──────── Exercise passage ────────
Astronomy/hydrogen fusion on the sun
Expert: Courtney Seligman - 2/7/2011
QuestionThe sun fuses hydrogen to make helium on the sun. Does the helium fuse with other helium or hydrogen to make lithium or beryllium? If not, why not?
AnswerLithium is produced in the Sun (and other stars and, for that matter, in the Big Bang); but it has a low bonding energy, and is easily broken down into smaller nuclei, so on the average it is destroyed as fast as it is formed, and the total amount present at any given time is too small to be of much importance. So you just don't read much about it, because it is a very minor player, so to speak.
Beryllium can be formed by the fusion of helium nuclei, but both beryllium 7 and beryllium 8 are very unstable, and decay right back into the particles that made them. However, at temperatures exceeding a hundred million Kelvins, a helium 4 nucleus may collide with a beryllium 8 nucleus before it has a chance to decay, with the resulting formation of a carbon 12 nucleus. This is the basis of the "triple alpha" process, which temporarily powers the cores of red giants, and creates the carbon so essential to life as we know it.
────────
Description of the task:
Answer these from the passage on hydrogen fusion on the sun:
1. Why is the total amount of lithium in the Sun at any given time small?
2. Above what temperature can a helium 4 nucleus collide with a beryllium 8 nucleus before it decays?
3. What does the "triple alpha" process temporarily power?
──────── Given records ────────
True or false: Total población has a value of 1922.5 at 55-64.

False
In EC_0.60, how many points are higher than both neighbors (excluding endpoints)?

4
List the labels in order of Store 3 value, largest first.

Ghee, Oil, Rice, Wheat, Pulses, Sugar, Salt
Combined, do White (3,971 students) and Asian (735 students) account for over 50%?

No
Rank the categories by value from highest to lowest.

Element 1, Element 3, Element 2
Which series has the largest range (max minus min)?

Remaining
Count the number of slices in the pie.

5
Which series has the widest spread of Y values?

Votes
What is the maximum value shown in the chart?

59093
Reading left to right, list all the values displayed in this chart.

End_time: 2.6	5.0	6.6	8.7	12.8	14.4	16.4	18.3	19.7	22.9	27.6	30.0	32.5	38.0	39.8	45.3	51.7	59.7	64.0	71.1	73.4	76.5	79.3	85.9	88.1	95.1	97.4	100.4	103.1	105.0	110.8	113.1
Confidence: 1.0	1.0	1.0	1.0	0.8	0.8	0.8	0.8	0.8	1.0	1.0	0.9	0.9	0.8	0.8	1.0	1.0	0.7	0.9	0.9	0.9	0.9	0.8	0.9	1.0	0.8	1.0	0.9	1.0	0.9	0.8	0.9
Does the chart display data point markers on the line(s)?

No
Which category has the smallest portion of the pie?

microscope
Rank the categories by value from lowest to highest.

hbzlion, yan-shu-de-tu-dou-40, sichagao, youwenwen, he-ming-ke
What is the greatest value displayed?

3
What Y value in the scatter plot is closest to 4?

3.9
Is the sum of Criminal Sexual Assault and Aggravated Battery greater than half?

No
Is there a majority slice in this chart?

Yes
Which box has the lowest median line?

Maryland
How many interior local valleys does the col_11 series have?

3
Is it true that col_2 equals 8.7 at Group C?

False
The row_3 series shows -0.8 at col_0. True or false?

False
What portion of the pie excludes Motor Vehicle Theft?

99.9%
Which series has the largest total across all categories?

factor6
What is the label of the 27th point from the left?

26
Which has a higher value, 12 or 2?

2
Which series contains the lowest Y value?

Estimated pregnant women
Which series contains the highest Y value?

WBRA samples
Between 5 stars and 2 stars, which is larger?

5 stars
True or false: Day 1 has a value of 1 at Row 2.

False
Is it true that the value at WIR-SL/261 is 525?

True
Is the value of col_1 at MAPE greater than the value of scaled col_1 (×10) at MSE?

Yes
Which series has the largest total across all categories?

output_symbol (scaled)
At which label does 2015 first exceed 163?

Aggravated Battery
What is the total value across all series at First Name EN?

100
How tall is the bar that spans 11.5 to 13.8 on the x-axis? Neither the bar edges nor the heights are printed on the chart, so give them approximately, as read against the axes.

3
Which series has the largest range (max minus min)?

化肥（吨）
────────
Output below:
1. Lithium has a low bonding energy and is easily broken down into smaller nuclei, so on average it is destroyed as fast as it is formed.
2. Above a hundred million Kelvins.
3. The cores of red giants.